The regime is reacting to the instability with increased oppression. There has been a steady pace of executions and the regime has completely banned news coverage of Mir-Hossein Mousavi, Mehdi Karroubi or Mohammad Khatami. Their names cannot even be mentioned. The Ministry of Education is sending mullahs to the schools to counter Western influence. Security forces are going to popular shopping areas and searching cars driven by youth as Iran. Young Iranians are reportedly being arrested for their attire and what they listen to on the radio. Several converts to Christianity have also been arrested for having Bible discussion groups and services in their homes.
Imani says that Ayatollah Khamenei is engaged in a desperate balancing act and is running out of options.
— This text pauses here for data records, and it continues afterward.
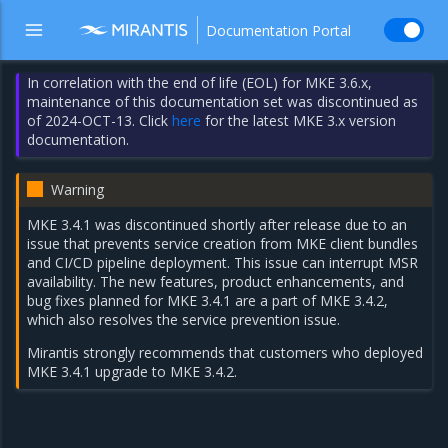
Documentation Portal
In correlation with the end of life (EOL) for MKE 3.6.x,
maintenance of this documentation set was discontinued as
of 2024-OCT-13. Click
here
for the latest MKE 3.x version
documentation.
Warning
MKE 3.4.1 was discontinued shortly after release due to an
issue that prevents service creation from MKE client bundles
and CI/CD pipeline deployment. This issue can interrupt MSR
availability. The new features, product enhancements, and
bug fixes planned for MKE 3.4.1 are a part of
MKE 3.4.2
,
which also resolves the service prevention issue.
Mirantis strongly recommends that customers who deployed
MKE 3.4.1 upgrade to MKE 3.4.2.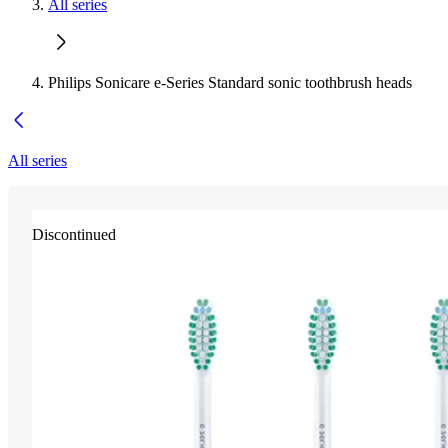
All series
Philips Sonicare e-Series Standard sonic toothbrush heads
All series
Discontinued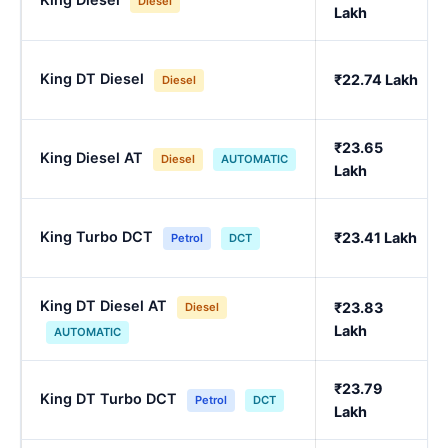
Diesel
Lakh
King DT Diesel
₹22.74 Lakh
Diesel
₹23.65
King Diesel AT
Diesel
AUTOMATIC
Lakh
King Turbo DCT
₹23.41 Lakh
Petrol
DCT
King DT Diesel AT
₹23.83
Diesel
Lakh
AUTOMATIC
₹23.79
King DT Turbo DCT
Petrol
DCT
Lakh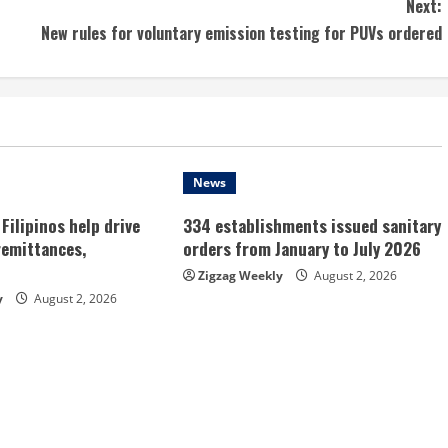
Next:
New rules for voluntary emission testing for PUVs ordered
News
Filipinos help drive
334 establishments issued sanitary
remittances,
orders from January to July 2026
Zigzag Weekly
August 2, 2026
y
August 2, 2026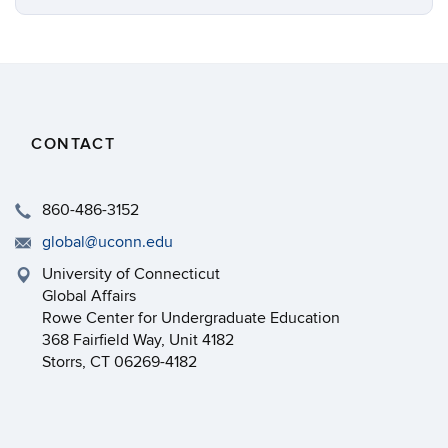
CONTACT
860-486-3152
global@uconn.edu
University of Connecticut
Global Affairs
Rowe Center for Undergraduate Education
368 Fairfield Way, Unit 4182
Storrs, CT 06269-4182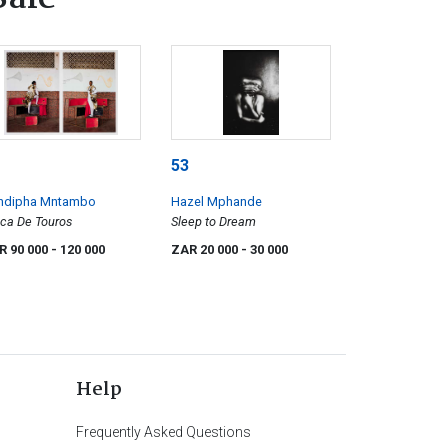
53
ndipha Mntambo
Hazel Mphande
ca De Touros
Sleep to Dream
R 90 000
- 120 000
ZAR 20 000
- 30 000
Help
Frequently Asked Questions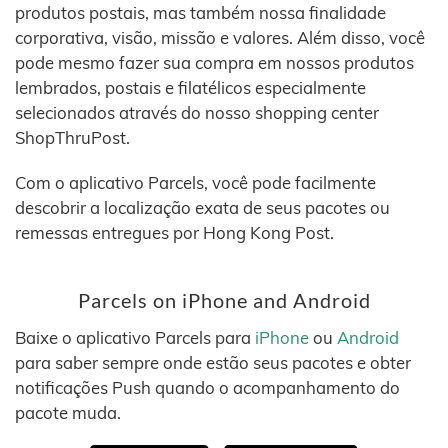
produtos postais, mas também nossa finalidade
corporativa, visão, missão e valores. Além disso, você
pode mesmo fazer sua compra em nossos produtos
lembrados, postais e filatélicos especialmente
selecionados através do nosso shopping center
ShopThruPost.
Com o aplicativo Parcels, você pode facilmente
descobrir a localização exata de seus pacotes ou
remessas entregues por Hong Kong Post.
Parcels on iPhone and Android
Baixe o aplicativo Parcels para
iPhone
ou
Android
para saber sempre onde estão seus pacotes e obter
notificações Push quando o acompanhamento do
pacote muda.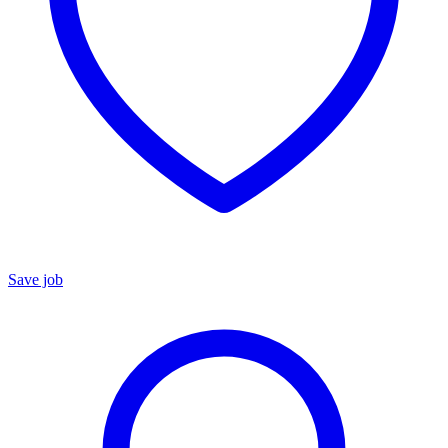
Save job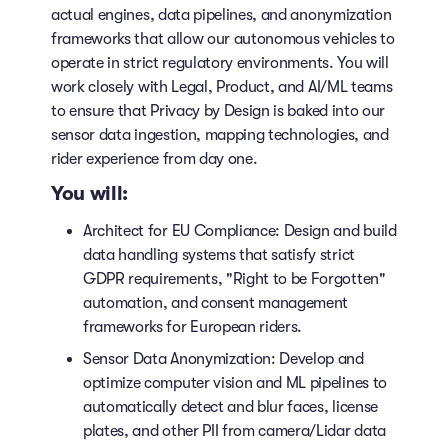
actual engines, data pipelines, and anonymization
frameworks that allow our autonomous vehicles to
operate in strict regulatory environments. You will
work closely with Legal, Product, and AI/ML teams
to ensure that Privacy by Design is baked into our
sensor data ingestion, mapping technologies, and
rider experience from day one.
You will:
Architect for EU Compliance: Design and build
data handling systems that satisfy strict
GDPR requirements, "Right to be Forgotten"
automation, and consent management
frameworks for European riders.
Sensor Data Anonymization: Develop and
optimize computer vision and ML pipelines to
automatically detect and blur faces, license
plates, and other PII from camera/Lidar data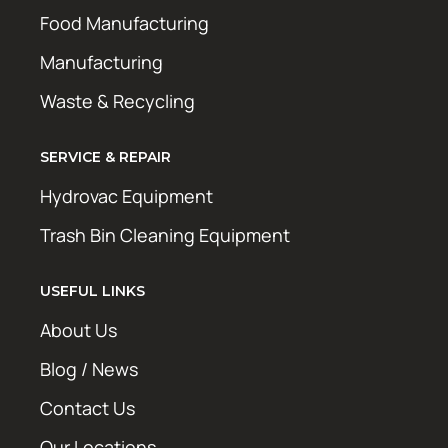
Food Manufacturing
Manufacturing
Waste & Recycling
SERVICE & REPAIR
Hydrovac Equipment
Trash Bin Cleaning Equipment
USEFUL LINKS
About Us
Blog / News
Contact Us
Our Locations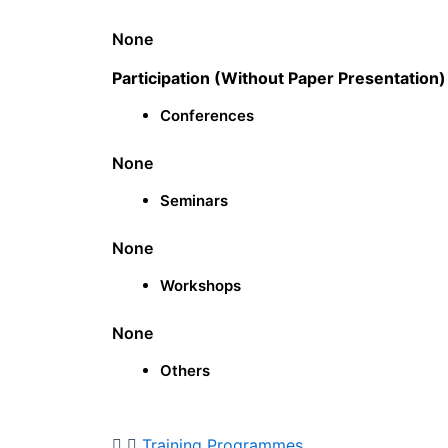
None
Participation (Without Paper Presentation)
Conferences
None
Seminars
None
Workshops
None
Others
Training Programmes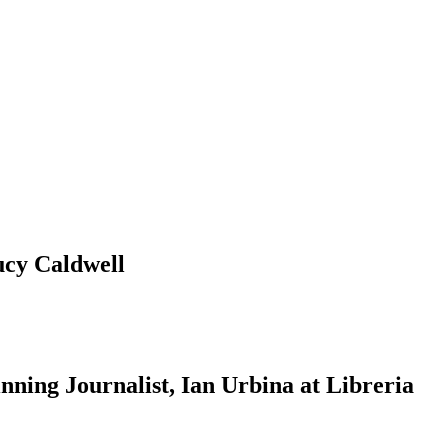
ucy Caldwell
ning Journalist, Ian Urbina at Libreria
“The horrible and deteriorating Iranian economy is taking its toll on Ahmadinejad’s struggle to survive. Ahmadinejad’s rhetoric against the West and Israel has no longer any buyers in Iran. He is doomed either way. The Supreme Leader, Ali Khamenei has been trying to keep the balance between all the branches of Islamic government, however, the future of Iran seem very gloomy, no matter from what corner you look at it,” he told FrontPage.
The government cannot allow this internal battle to continue indefinitely. The regime will likely try to instigate a foreign crisis if Khamenei fails to convince the squabbling elements to reconcile. Such an opportunity may have presented itself in the announcement that direct peace talks between Israel and the Palestinian Authority will continue. Hamas will be eager to torpedo the negotiations and Egypt has seized massive shipments of weapons including about 300 anti-aircraft missiles on their way to the Gaza Strip along with a large amount of other weapons. Unfortunately for Israel and the West, picking a fight may be the only card the regime has to play.